Last month I wrote about the Uberization of Logistics; A Crowdsourced Logistics model where (almost) anybody with a decent car can join the ranks of drivers. These types of services have been deployed for transporting People (Uber, Sidecar, Lyft) and transporting Goods / Packages (Postmates, Lalamove, Gogovan). Each has some form of vetting and maybe minimum requirements for type and make of vehicle, but none of the drivers are employees. Uber has already moved in to the logistics arena with the launch of their UberCARGO app.
Ride-haling service Sidecar today announced that they not only will move into the Logistics arena, but also that they will combine that with transporting people from A to B. The new service is called Sidecar Deliveries. How does it work? Have a look at the diagram below (courtesy of Sidecar).
It looks similar to how Uber works, but it isn’t. The first difference is that with Sidecar the same driver picks up both people and packages. The second difference is, that when the driver gets hailed for either a ‘people’ or a ‘package’ pickup he will know where he is going. Sidecar asks that you type in the destination when you request your pickup. For goods this the regular process, but for people it is a unique requirement compared to the other ride-haling services, where the focus is on where you are and not on where you are going. Sidecar combines this information, which makes it possible to optimize delivery routes and route drivers more efficiently.
The idea for combining people and packages comes from a group San Fransisco based users who ‘hacked’ the service, according to an Oct 2013 article on siliconbeat. It was an accident.
“Some Sidecar customers have decided the ridesharing company would also make for a pretty convenient delivery service, and have hacked the San Francisco-based ride app to turn it into a personal courier, Sidecar Founder and CEO Sunil Paul said Friday at the Shared-Use Mobility Summit in San Francisco. Through the hack, he said, customers will enter their favorite pizza restaurant as the passenger pick up location, and then request the Sidecar driver pick up a large cheese pie and deliver it to their house.“
If it was an accident, it was an accident waiting to happen. And a good one at that!

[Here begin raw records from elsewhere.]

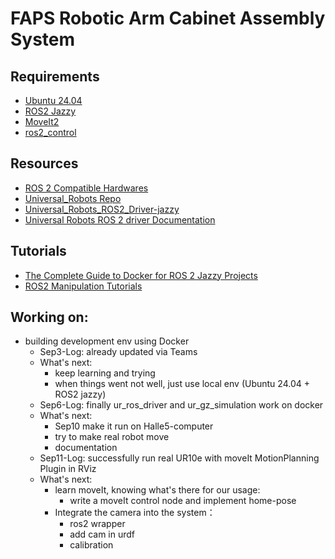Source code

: # FAPS Robotic Arm Cabinet Assembly System

## Requirements
- <a href="https://releases.ubuntu.com/noble/">Ubuntu 24.04</a>
- <a href="https://docs.ros.org/en/jazzy/Installation.html">ROS2 Jazzy</a>
- <a href="https://moveit.ai/install-moveit2/binary/">MoveIt2 </a>
- <a href="https://control.ros.org/jazzy/doc/getting_started/getting_started.html">ros2_control</a>

## Resources
- <a href="https://picknik.ai/hardware-ecosystem/">ROS 2 Compatible Hardwares</a>
- <a href="https://github.com/UniversalRobots">Universal_Robots Repo</a>
- <a href="https://github.com/UniversalRobots/Universal_Robots_ROS2_Driver/tree/jazzy">Universal_Robots_ROS2_Driver-jazzy</a>
- <a href="https://docs.universal-robots.com/Universal_Robots_ROS2_Documentation/doc/ur_robot_driver/ur_robot_driver/doc/index.html">Universal Robots ROS 2 driver Documentation</a>


## Tutorials
- <a href="https://automaticaddison.com/the-complete-guide-to-docker-for-ros-2-jazzy-projects/">The Complete Guide to Docker for ROS 2 Jazzy Projects</a>
- <a href="https://automaticaddison.com/tutorials/#Manipulation">ROS2 Manipulation Tutorials</a>

## Working on:
- building development env using Docker
    - Sep3-Log: already updated via Teams
    - What's next: 
      - keep learning and trying
      - when things went not well, just use local env (Ubuntu 24.04 + ROS2 jazzy)
    - Sep6-Log: finally ur_ros_driver and ur_gz_simulation work on docker
    - What's next: 
      - Sep10 make it run on Halle5-computer
      - try to make real robot move
      - documentation
    - Sep11-Log: successfully run real UR10e with moveIt MotionPlanning Plugin in RViz
    - What's next:
      - learn moveIt, knowing what's there for our usage:
        - write a moveIt control node and implement home-pose
      - Integrate the camera into the system：
        - ros2 wrapper
        - add cam in urdf
        - calibration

Sidecar Investor Fred Wilson writes on his blog about the advantages for all parties involved:
“Combining people plus packages is a win/win/win. Riders get even lower prices for their rides. Drivers make more money (up to 75% more in the San Francisco trial). And ecommerce companies get a less costly and faster way to get their products delivered same day (or even same hour).“
Sidecar has been testing the service in San Fransisco for 6 months and is now rolling it out across their US markets. During the trial period the people + packages reached 10 percent of total ride volume. They have an API which e-commerce companies can integrate in their existing apps, so users can select Sidecar as a delivery option and follow their delivery in real time.
There will be some challenges ahead. Police are used to seeing DHL, UPS, and FedEx vans temporarily double parked for a quick delivery, and they still write out a lot of tickets. Although I think there is much more leniency towards these delivery vans, than toward private cars (which Sidecar vehicles are). I’ve read somewhere that the big parcel companies go back to cities with parking tickets and get them turned around, so am curious to see how Sidecar will handle that.
Another challenge could be training and ensuring a good consumer experience. This is a point that Adrian Gonzalez keeps making. Will a Crowdsourced driver give the same quality of service and ‘feel’ that the UPS guy does. Sidecar vets and trains their drivers, and they have a grading option for the consumer; they can give a bad rating to the driver if they had a bad experience. Based on these ratings Sidecar can weed out the bad drivers. Still this is something to keep an eye on.
As I’m based in Europe, and the Sidecar service is not (yet?) available here, I can’t give you a review of the service. As soon as / if they launch in the Netherlands, I will!